▶ _WORK INSTRUCTION_:
Find the word "pyautogui" in the listing below, then return every line it appears in.

▶ _STORED DATA_:
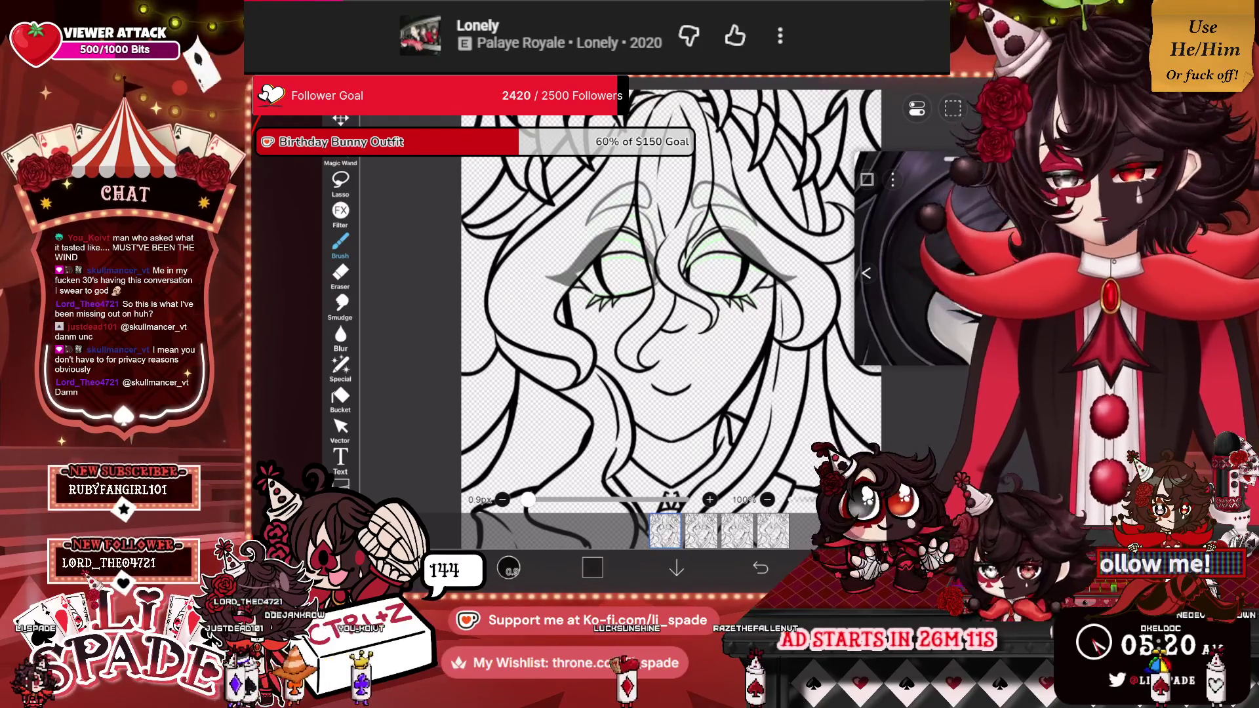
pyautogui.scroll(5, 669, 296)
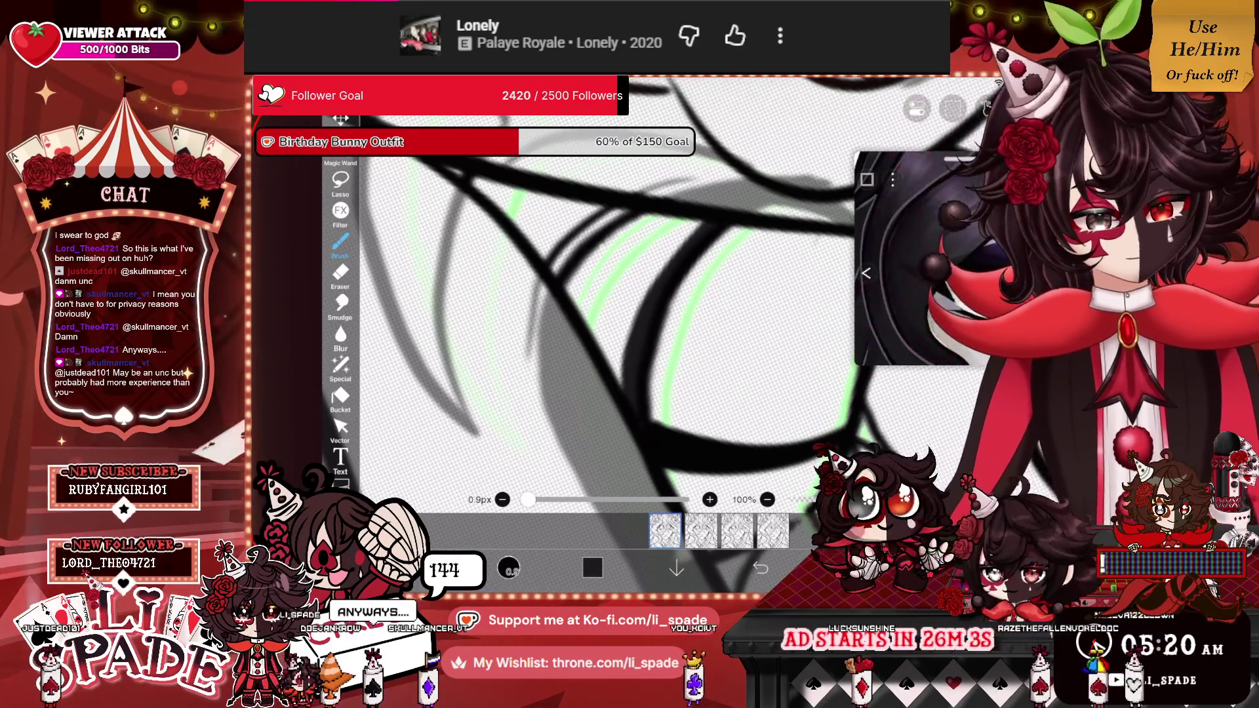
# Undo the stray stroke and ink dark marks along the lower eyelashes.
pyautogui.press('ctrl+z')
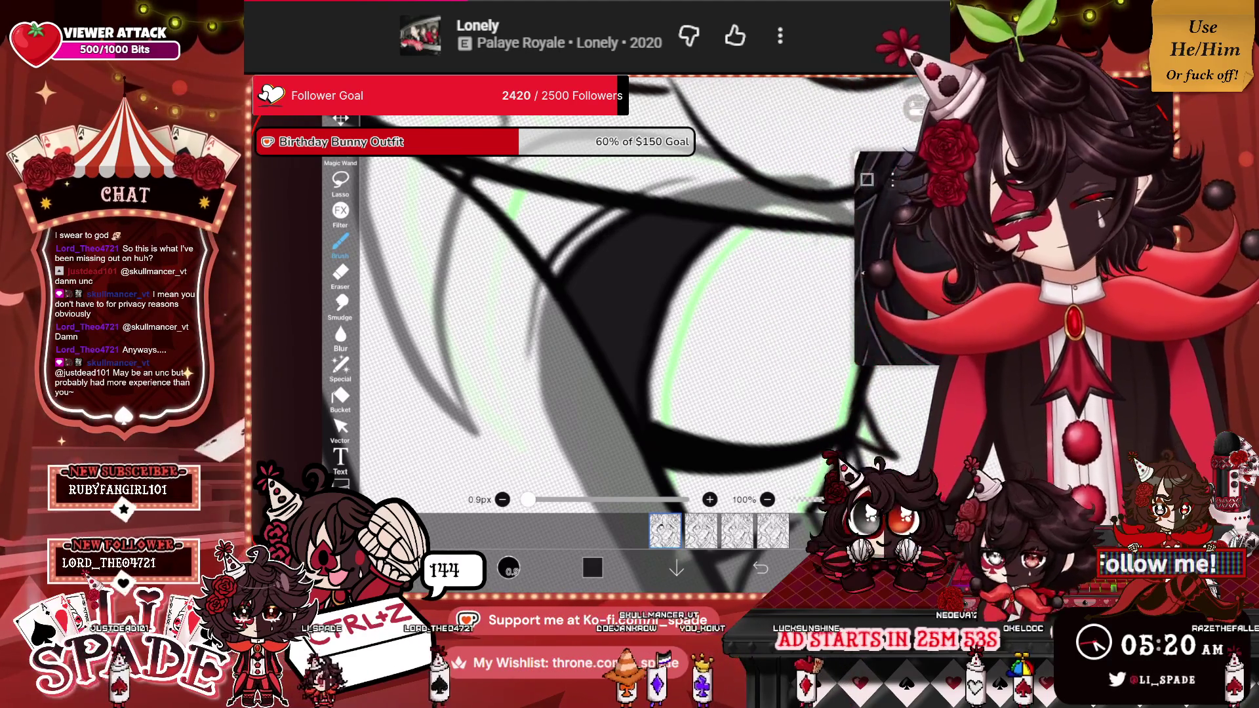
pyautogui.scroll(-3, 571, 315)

▶ _EXERCISE RESULT_:
pyautogui.scroll(5, 669, 296)
pyautogui.press('ctrl+z')
pyautogui.scroll(-3, 571, 315)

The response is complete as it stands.